[pve-devel] [Patch V2 guest-common] fix #1694: Replication risks permanently losing sync in high loads due to timeout bug

Thu Apr 12 11:33:52 CEST 2018

> Dietmar Maurer <dietmar at proxmox.com> hat am 12. April 2018 um 11:06 geschrieben:
> 
> 
> > diff --git a/PVE/Replication.pm b/PVE/Replication.pm
> > index 9bc4e61..d8ccfaf 100644
> > --- a/PVE/Replication.pm
> > +++ b/PVE/Replication.pm
> > @@ -136,8 +136,18 @@ sub prepare {
> >  		$last_snapshots->{$volid}->{$snap} = 1;
> >  	    } elsif ($snap =~ m/^\Q$prefix\E/) {
> >  		$logfunc->("delete stale replication snapshot '$snap' on $volid");
> > -		PVE::Storage::volume_snapshot_delete($storecfg, $volid, $snap);
> > -		$cleaned_replicated_volumes->{$volid} = 1;
> > +
> > +		eval {
> > +		    PVE::Storage::volume_snapshot_delete($storecfg, $volid, $snap);
> > +		    $cleaned_replicated_volumes->{$volid} = 1;
> > +		};
> > +
> > +		# If deleting the snapshot fails, we can not be sure if it was due to an
> > error or a timeout.
> > +		# The likelihood that the delete has worked out is high at a timeout.
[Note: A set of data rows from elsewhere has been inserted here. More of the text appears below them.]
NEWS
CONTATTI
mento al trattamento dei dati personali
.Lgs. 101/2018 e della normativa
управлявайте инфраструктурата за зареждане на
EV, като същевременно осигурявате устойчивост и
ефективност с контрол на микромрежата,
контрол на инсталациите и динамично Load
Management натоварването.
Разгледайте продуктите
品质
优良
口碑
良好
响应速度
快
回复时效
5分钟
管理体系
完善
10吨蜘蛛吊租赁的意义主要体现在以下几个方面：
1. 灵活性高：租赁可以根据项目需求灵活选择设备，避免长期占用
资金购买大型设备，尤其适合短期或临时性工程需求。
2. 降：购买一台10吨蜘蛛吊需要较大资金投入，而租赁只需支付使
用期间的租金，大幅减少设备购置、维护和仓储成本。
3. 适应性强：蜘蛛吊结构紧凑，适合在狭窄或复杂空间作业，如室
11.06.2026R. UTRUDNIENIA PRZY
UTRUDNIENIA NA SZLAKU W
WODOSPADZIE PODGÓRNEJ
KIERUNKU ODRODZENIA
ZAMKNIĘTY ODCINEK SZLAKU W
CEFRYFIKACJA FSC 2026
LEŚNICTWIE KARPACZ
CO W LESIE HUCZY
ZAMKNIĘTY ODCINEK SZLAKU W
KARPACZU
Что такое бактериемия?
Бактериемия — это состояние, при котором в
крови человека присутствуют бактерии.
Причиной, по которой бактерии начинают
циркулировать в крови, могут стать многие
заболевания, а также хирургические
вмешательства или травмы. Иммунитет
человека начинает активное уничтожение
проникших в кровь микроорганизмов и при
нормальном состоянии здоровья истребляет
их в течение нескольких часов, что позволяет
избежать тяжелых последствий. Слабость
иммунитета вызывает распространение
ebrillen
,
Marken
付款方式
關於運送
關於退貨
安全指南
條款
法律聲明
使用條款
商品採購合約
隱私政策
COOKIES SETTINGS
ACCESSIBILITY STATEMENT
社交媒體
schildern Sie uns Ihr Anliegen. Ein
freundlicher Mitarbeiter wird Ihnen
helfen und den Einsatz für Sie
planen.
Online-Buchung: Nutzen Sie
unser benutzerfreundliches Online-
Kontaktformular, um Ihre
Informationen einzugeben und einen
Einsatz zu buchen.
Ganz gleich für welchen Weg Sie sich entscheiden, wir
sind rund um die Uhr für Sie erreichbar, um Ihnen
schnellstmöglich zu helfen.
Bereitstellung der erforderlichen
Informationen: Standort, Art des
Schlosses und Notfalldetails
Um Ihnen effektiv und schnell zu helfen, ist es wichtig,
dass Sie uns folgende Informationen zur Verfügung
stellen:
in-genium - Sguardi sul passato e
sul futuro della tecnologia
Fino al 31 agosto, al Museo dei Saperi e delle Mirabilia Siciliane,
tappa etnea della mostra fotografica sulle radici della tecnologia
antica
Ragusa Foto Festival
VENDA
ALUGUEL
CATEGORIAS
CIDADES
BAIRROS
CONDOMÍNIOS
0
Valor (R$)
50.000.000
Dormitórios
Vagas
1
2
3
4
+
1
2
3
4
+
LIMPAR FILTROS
> > +		# If it really fails, it will try to remove on the next run.
> > +		warn $@ if $@;
> > +
> > +		$logfunc->("delete stale replication snapshot error: $@") if $@;
> 
> why do we need this in prepare?
Because we have here the same Problem.
If the ZFS pool is under load the snapshot delete will run in a timeout.